For long time I wasn’t satisfied with Tumblr. My concerns were inability to have a backup, the fact that everything I publish do not belong to me, incredible heaviness of Tumblr, bad markdown support, problems posting multiple images and luck of control in general.

I am in full control of this new site which is good for the web as an independent platform, looking on you, Facebook. I am committed to do a better job with it, including editing old material, using better style and grammar of course.

New site is smaller.

You reading this from my new site which front page with the same 10 posts is about 900 KB against old 2.4 MB.

Safari window which shows old Tumblr blog with web inspector. It has borders, looks grey, has Tumblr customise buttons and looks very heavy in general. Screenshot that show Safari window with this blog on it and web inspector. It has light yellow background.

New features.

My blog is also supports syntax highlighter and trendy link posts. You can distinguish them by little anchor icon.

Screenshot that shows one red coloured title on a yellow background with anchor icon on the left.

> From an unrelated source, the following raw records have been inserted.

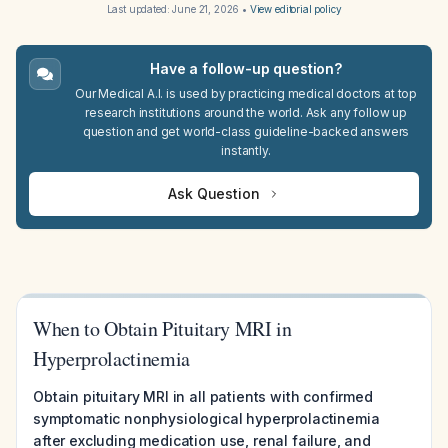
Last updated:
June 21, 2026
•
View editorial policy
Have a follow-up question?
Our Medical A.I. is used by practicing medical doctors at top
research institutions around the world. Ask any follow up
question and get world-class guideline-backed answers
instantly.
Ask Question
When to Obtain Pituitary MRI in
Hyperprolactinemia
Obtain pituitary MRI in all patients with confirmed
symptomatic nonphysiological hyperprolactinemia
after excluding medication use, renal failure, and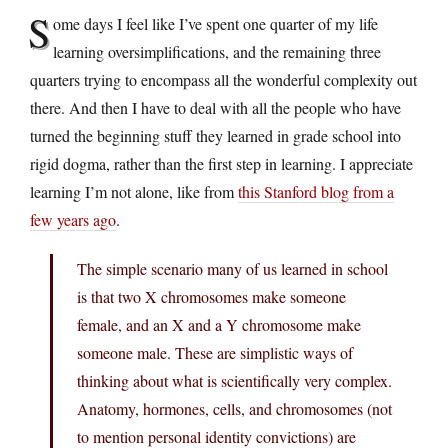
S
ome days I feel like I’ve spent one quarter of my life
learning oversimplifications, and the remaining three
quarters trying to encompass all the wonderful complexity out
there. And then I have to deal with all the people who have
turned the beginning stuff they learned in grade school into
rigid dogma, rather than the first step in learning. I appreciate
learning I’m not alone, like from
this Stanford blog from a
few years ago
.
The simple scenario many of us learned in school
is that two X chromosomes make someone
female, and an X and a Y chromosome make
someone male. These are simplistic ways of
thinking about what is scientifically very complex.
Anatomy, hormones, cells, and chromosomes (not
to mention personal identity convictions) are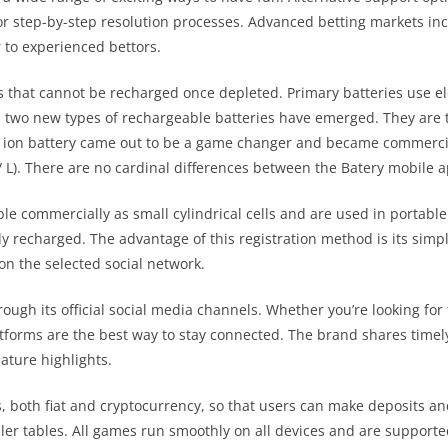
r step-by-step resolution processes. Advanced betting markets inc
r to experienced bettors.
s that cannot be recharged once depleted. Primary batteries use e
s, two new types of rechargeable batteries have emerged. They are 
m – ion battery came out to be a game changer and became commercia
/ L). There are no cardinal differences between the Batery mobile 
le commercially as small cylindrical cells and are used in portable e
ly recharged. The advantage of this registration method is its simp
on the selected social network.
ugh its official social media channels. Whether you’re looking for
forms are the best way to stay connected. The brand shares timely 
ature highlights.
th fiat and cryptocurrency, so that users can make deposits and
ler tables. All games run smoothly on all devices and are supporte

This means I can post code snippets:

print("Hello World")

Don’t worry, I am not getting into too much technical details, I know that some or most of my readers are not programmers. And when I do, I will make sure you can understand everything without any programming knowledge.

Accessibility.

I do care about accessibility, I am adding alt and title tags to all images, so even if you can’t see, you know what pictures showing.

Privacy and feedback.

In terms of privacy, I am not using any cookies or any analytics on this site. It’s true, look into the source by pressing command + option + i 1. This means I have no idea how many people reading this and where are you from. I don’t need to know, if something turns out extremely popular, I will know.
Your feedback is welcome on Twitter.

RSS subscribers.

You can read full articles from your favourite RSS client. Subscribe with this feed link.

Technical details.

I am using Jekyll static site generator and GitHub Pages for hosting. Jekyll allows me to run a local instance of this site to preview changes before I publish with Git. Jekyll is written on Ruby.

  1. Assuming you using Safari with Developer mode enabled. Open Safari > Preferences > Advanced > Show developer menu in menu bar.